### WORK INSTRUCTION
Return the records that follow unaltered. Omit every picture.

### DATA IN THIS EXERCISE

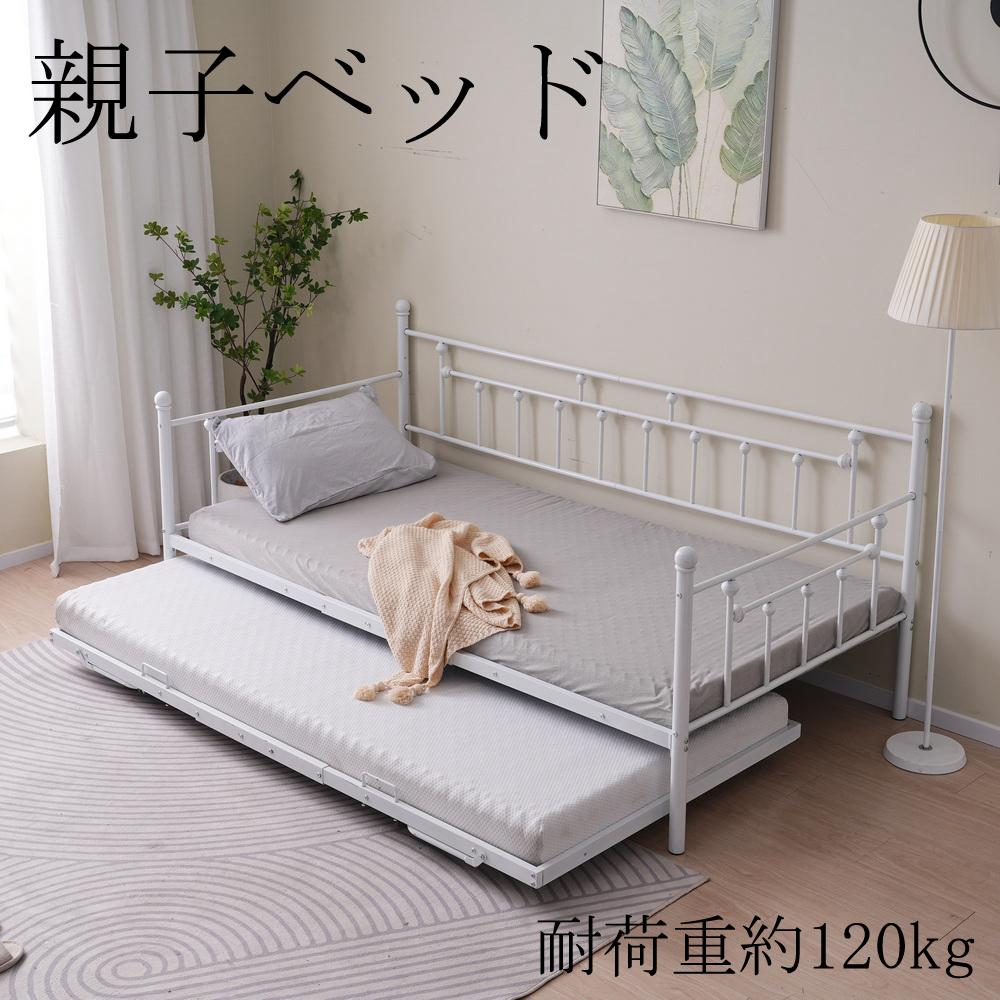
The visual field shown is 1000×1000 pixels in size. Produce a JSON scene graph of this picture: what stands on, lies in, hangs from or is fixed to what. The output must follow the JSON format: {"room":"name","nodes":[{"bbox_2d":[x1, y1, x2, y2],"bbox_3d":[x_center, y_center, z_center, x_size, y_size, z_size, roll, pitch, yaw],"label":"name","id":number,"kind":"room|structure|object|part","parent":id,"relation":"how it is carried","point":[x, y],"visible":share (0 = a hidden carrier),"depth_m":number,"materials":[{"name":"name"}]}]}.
{"room":"bedroom","nodes":[
{"label":"bedroom","id":0,"kind":"room"},
{"bbox_2d":[1,0,270,568],"bbox_3d":[-2.412,-0.778,4.156,0.184,2.639,4.370,16,24,41],"label":"left wall","id":1,"kind":"structure","parent":0,"point":[27,543],"depth_m":5.44,"materials":[{"name":"beige paint"}]},
{"bbox_2d":[0,1,44,445],"bbox_3d":[-2.060,-0.974,4.552,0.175,1.915,1.550,16,24,41],"label":"window","id":2,"kind":"structure","parent":1,"relation":"in","point":[3,342],"depth_m":5.11,"materials":[{"name":"white"}]},
{"bbox_2d":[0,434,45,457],"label":"window sill","id":3,"kind":"structure","parent":1,"relation":"attached to","point":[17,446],"depth_m":5.22,"materials":[{"name":"white"}]},
{"bbox_2d":[0,540,52,571],"bbox_3d":[-2.243,0.395,4.646,0.015,0.059,3.706,16,24,41],"label":"baseboard","id":4,"kind":"structure","parent":1,"relation":"attached to","point":[15,555],"depth_m":5.31,"materials":[{"name":"white paint"}]},
{"bbox_2d":[27,0,220,565],"bbox_3d":[-1.214,-1.006,5.107,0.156,2.442,0.694,16,24,41],"label":"curtain","id":5,"kind":"object","parent":1,"relation":"attached to","point":[184,18],"visible":0.8,"depth_m":5.15,"materials":[{"name":"white fabric"}]},
{"bbox_2d":[1,547,999,997],"bbox_3d":[-0.517,1.039,2.883,5.471,0.105,4.238,16,24,41],"label":"floor","id":6,"kind":"structure","parent":0,"point":[710,887],"depth_m":3.47,"materials":[{"name":"brown wood"}]},
{"bbox_2d":[214,468,253,502],"bbox_3d":[-0.828,0.032,5.423,0.280,0.258,0.281,16,24,41],"label":"plant pot","id":7,"kind":"object","parent":6,"relation":"on","point":[227,495],"visible":0.14,"depth_m":5.31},
{"bbox_2d":[144,168,370,415],"bbox_3d":[-0.785,-0.495,5.231,0.625,1.128,0.631,9,20,26],"label":"potted plant","id":8,"kind":"object","parent":7,"relation":"in","point":[255,282],"visible":0.8,"depth_m":5.18,"materials":[{"name":"green plant"}]},
{"bbox_2d":[0,638,709,999],"bbox_3d":[-0.937,0.766,3.570,2.289,0.013,1.824,16,24,41],"label":"rug","id":9,"kind":"object","parent":6,"relation":"on","point":[20,681],"visible":0.76,"depth_m":3.40,"materials":[{"name":"carpet"}]},
{"bbox_2d":[0,925,23,972],"bbox_3d":[-1.033,0.883,3.084,0.107,0.069,0.191,16,24,41],"label":"slipper","id":10,"kind":"object","parent":9,"relation":"on","point":[1,960],"visible":1,"depth_m":3.11,"materials":[{"name":"fabric"}]},
{"bbox_2d":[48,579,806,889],"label":"bed frame","id":11,"kind":"object","parent":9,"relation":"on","point":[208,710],"visible":0.41,"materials":[{"name":"white metal"}]},
{"bbox_2d":[68,558,796,875],"bbox_3d":[-0.319,0.454,3.973,1.811,0.152,0.890,16,24,41],"label":"mattress","id":12,"kind":"object","parent":11,"relation":"on","point":[129,596],"visible":0.73,"depth_m":3.66,"materials":[{"name":"fabric"}]},
{"bbox_2d":[108,301,928,868],"bbox_3d":[0.008,0.080,4.327,1.941,0.826,1.092,16,24,41],"label":"daybed","id":13,"kind":"object","parent":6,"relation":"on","point":[872,601],"visible":0.73,"depth_m":4.00,"materials":[{"name":"white metal"}]},
{"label":"headboard","id":14,"kind":"part","parent":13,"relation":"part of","materials":[{"name":"white metal"}]},
{"bbox_2d":[194,460,895,727],"bbox_3d":[0.030,0.168,4.347,1.929,0.138,1.007,16,24,41],"label":"mattress","id":15,"kind":"object","parent":13,"relation":"on","point":[663,674],"visible":0.7,"depth_m":4.06,"materials":[{"name":"fabric"}]},
{"bbox_2d":[208,386,439,523],"bbox_3d":[-0.531,-0.148,4.743,0.354,0.253,0.644,16,24,41],"label":"pillow","id":16,"kind":"object","parent":15,"relation":"on","point":[377,415],"visible":0.98,"depth_m":4.63,"materials":[{"name":"grey fabric"}]},
{"bbox_2d":[352,511,552,705],"bbox_3d":[-0.132,0.237,4.005,0.450,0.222,0.799,-1,18,-4],"label":"throw blanket","id":17,"kind":"object","parent":15,"relation":"on","point":[451,562],"visible":0.98,"depth_m":3.93,"materials":[{"name":"beige fabric"}]},
{"bbox_3d":[0.732,0.251,3.718,0.069,0.387,0.788,16,24,41],"label":"footboard","id":18,"kind":"part","parent":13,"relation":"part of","materials":[{"name":"white metal"}]},
{"bbox_2d":[882,214,999,776],"bbox_3d":[1.053,-0.002,3.761,0.294,1.334,0.291,16,24,41],"label":"floor lamp","id":19,"kind":"object","parent":6,"relation":"on","point":[910,313],"visible":0.99,"depth_m":3.57,"materials":[{"name":"white"}]},
{"bbox_3d":[1.062,0.620,3.946,0.218,0.052,0.210,16,24,41],"label":"lamp base","id":20,"kind":"part","parent":19,"relation":"part of","materials":[{"name":"white"}]},
{"bbox_2d":[266,0,999,752],"bbox_3d":[1.155,-0.671,3.825,5.425,2.639,0.158,16,24,41],"label":"back wall","id":21,"kind":"structure","parent":0,"point":[427,223],"depth_m":4.41,"materials":[{"name":"paint"}]},
{"bbox_2d":[596,0,780,230],"bbox_3d":[0.488,-1.105,4.222,0.545,0.704,0.034,16,24,41],"label":"painting","id":22,"kind":"object","parent":21,"relation":"attached to","point":[753,165],"visible":0.99,"depth_m":4.21},
{"bbox_2d":[803,666,999,749],"bbox_3d":[1.135,0.571,4.112,4.149,0.059,0.014,16,24,41],"label":"baseboard","id":23,"kind":"structure","parent":21,"relation":"attached to","point":[989,732],"depth_m":4.18,"materials":[{"name":"white paint"}]},
{"bbox_2d":[918,0,999,108],"bbox_3d":[1.174,-1.155,3.453,0.603,0.688,0.065,16,24,41],"label":"decoration","id":24,"kind":"object","parent":21,"relation":"attached to","point":[925,42],"visible":1,"depth_m":3.61,"materials":[{"name":"black"}]}
]}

### RESPONSE BOX
The visual field shown is 1000×1000 pixels in size. Produce a JSON scene graph of this picture: what stands on, lies in, hangs from or is fixed to what. The output must follow the JSON format: {"room":"name","nodes":[{"bbox_2d":[x1, y1, x2, y2],"bbox_3d":[x_center, y_center, z_center, x_size, y_size, z_size, roll, pitch, yaw],"label":"name","id":number,"kind":"room|structure|object|part","parent":id,"relation":"how it is carried","point":[x, y],"visible":share (0 = a hidden carrier),"depth_m":number,"materials":[{"name":"name"}]}]}.
{"room":"bedroom","nodes":[
{"label":"bedroom","id":0,"kind":"room"},
{"bbox_2d":[1,0,270,568],"bbox_3d":[-2.412,-0.778,4.156,0.184,2.639,4.370,16,24,41],"label":"left wall","id":1,"kind":"structure","parent":0,"point":[27,543],"depth_m":5.44,"materials":[{"name":"beige paint"}]},
{"bbox_2d":[0,1,44,445],"bbox_3d":[-2.060,-0.974,4.552,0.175,1.915,1.550,16,24,41],"label":"window","id":2,"kind":"structure","parent":1,"relation":"in","point":[3,342],"depth_m":5.11,"materials":[{"name":"white"}]},
{"bbox_2d":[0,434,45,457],"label":"window sill","id":3,"kind":"structure","parent":1,"relation":"attached to","point":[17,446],"depth_m":5.22,"materials":[{"name":"white"}]},
{"bbox_2d":[0,540,52,571],"bbox_3d":[-2.243,0.395,4.646,0.015,0.059,3.706,16,24,41],"label":"baseboard","id":4,"kind":"structure","parent":1,"relation":"attached to","point":[15,555],"depth_m":5.31,"materials":[{"name":"white paint"}]},
{"bbox_2d":[27,0,220,565],"bbox_3d":[-1.214,-1.006,5.107,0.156,2.442,0.694,16,24,41],"label":"curtain","id":5,"kind":"object","parent":1,"relation":"attached to","point":[184,18],"visible":0.8,"depth_m":5.15,"materials":[{"name":"white fabric"}]},
{"bbox_2d":[1,547,999,997],"bbox_3d":[-0.517,1.039,2.883,5.471,0.105,4.238,16,24,41],"label":"floor","id":6,"kind":"structure","parent":0,"point":[710,887],"depth_m":3.47,"materials":[{"name":"brown wood"}]},
{"bbox_2d":[214,468,253,502],"bbox_3d":[-0.828,0.032,5.423,0.280,0.258,0.281,16,24,41],"label":"plant pot","id":7,"kind":"object","parent":6,"relation":"on","point":[227,495],"visible":0.14,"depth_m":5.31},
{"bbox_2d":[144,168,370,415],"bbox_3d":[-0.785,-0.495,5.231,0.625,1.128,0.631,9,20,26],"label":"potted plant","id":8,"kind":"object","parent":7,"relation":"in","point":[255,282],"visible":0.8,"depth_m":5.18,"materials":[{"name":"green plant"}]},
{"bbox_2d":[0,638,709,999],"bbox_3d":[-0.937,0.766,3.570,2.289,0.013,1.824,16,24,41],"label":"rug","id":9,"kind":"object","parent":6,"relation":"on","point":[20,681],"visible":0.76,"depth_m":3.40,"materials":[{"name":"carpet"}]},
{"bbox_2d":[0,925,23,972],"bbox_3d":[-1.033,0.883,3.084,0.107,0.069,0.191,16,24,41],"label":"slipper","id":10,"kind":"object","parent":9,"relation":"on","point":[1,960],"visible":1,"depth_m":3.11,"materials":[{"name":"fabric"}]},
{"bbox_2d":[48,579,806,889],"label":"bed frame","id":11,"kind":"object","parent":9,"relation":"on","point":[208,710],"visible":0.41,"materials":[{"name":"white metal"}]},
{"bbox_2d":[68,558,796,875],"bbox_3d":[-0.319,0.454,3.973,1.811,0.152,0.890,16,24,41],"label":"mattress","id":12,"kind":"object","parent":11,"relation":"on","point":[129,596],"visible":0.73,"depth_m":3.66,"materials":[{"name":"fabric"}]},
{"bbox_2d":[108,301,928,868],"bbox_3d":[0.008,0.080,4.327,1.941,0.826,1.092,16,24,41],"label":"daybed","id":13,"kind":"object","parent":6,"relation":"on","point":[872,601],"visible":0.73,"depth_m":4.00,"materials":[{"name":"white metal"}]},
{"label":"headboard","id":14,"kind":"part","parent":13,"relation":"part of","materials":[{"name":"white metal"}]},
{"bbox_2d":[194,460,895,727],"bbox_3d":[0.030,0.168,4.347,1.929,0.138,1.007,16,24,41],"label":"mattress","id":15,"kind":"object","parent":13,"relation":"on","point":[663,674],"visible":0.7,"depth_m":4.06,"materials":[{"name":"fabric"}]},
{"bbox_2d":[208,386,439,523],"bbox_3d":[-0.531,-0.148,4.743,0.354,0.253,0.644,16,24,41],"label":"pillow","id":16,"kind":"object","parent":15,"relation":"on","point":[377,415],"visible":0.98,"depth_m":4.63,"materials":[{"name":"grey fabric"}]},
{"bbox_2d":[352,511,552,705],"bbox_3d":[-0.132,0.237,4.005,0.450,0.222,0.799,-1,18,-4],"label":"throw blanket","id":17,"kind":"object","parent":15,"relation":"on","point":[451,562],"visible":0.98,"depth_m":3.93,"materials":[{"name":"beige fabric"}]},
{"bbox_3d":[0.732,0.251,3.718,0.069,0.387,0.788,16,24,41],"label":"footboard","id":18,"kind":"part","parent":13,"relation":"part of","materials":[{"name":"white metal"}]},
{"bbox_2d":[882,214,999,776],"bbox_3d":[1.053,-0.002,3.761,0.294,1.334,0.291,16,24,41],"label":"floor lamp","id":19,"kind":"object","parent":6,"relation":"on","point":[910,313],"visible":0.99,"depth_m":3.57,"materials":[{"name":"white"}]},
{"bbox_3d":[1.062,0.620,3.946,0.218,0.052,0.210,16,24,41],"label":"lamp base","id":20,"kind":"part","parent":19,"relation":"part of","materials":[{"name":"white"}]},
{"bbox_2d":[266,0,999,752],"bbox_3d":[1.155,-0.671,3.825,5.425,2.639,0.158,16,24,41],"label":"back wall","id":21,"kind":"structure","parent":0,"point":[427,223],"depth_m":4.41,"materials":[{"name":"paint"}]},
{"bbox_2d":[596,0,780,230],"bbox_3d":[0.488,-1.105,4.222,0.545,0.704,0.034,16,24,41],"label":"painting","id":22,"kind":"object","parent":21,"relation":"attached to","point":[753,165],"visible":0.99,"depth_m":4.21},
{"bbox_2d":[803,666,999,749],"bbox_3d":[1.135,0.571,4.112,4.149,0.059,0.014,16,24,41],"label":"baseboard","id":23,"kind":"structure","parent":21,"relation":"attached to","point":[989,732],"depth_m":4.18,"materials":[{"name":"white paint"}]},
{"bbox_2d":[918,0,999,108],"bbox_3d":[1.174,-1.155,3.453,0.603,0.688,0.065,16,24,41],"label":"decoration","id":24,"kind":"object","parent":21,"relation":"attached to","point":[925,42],"visible":1,"depth_m":3.61,"materials":[{"name":"black"}]}
]}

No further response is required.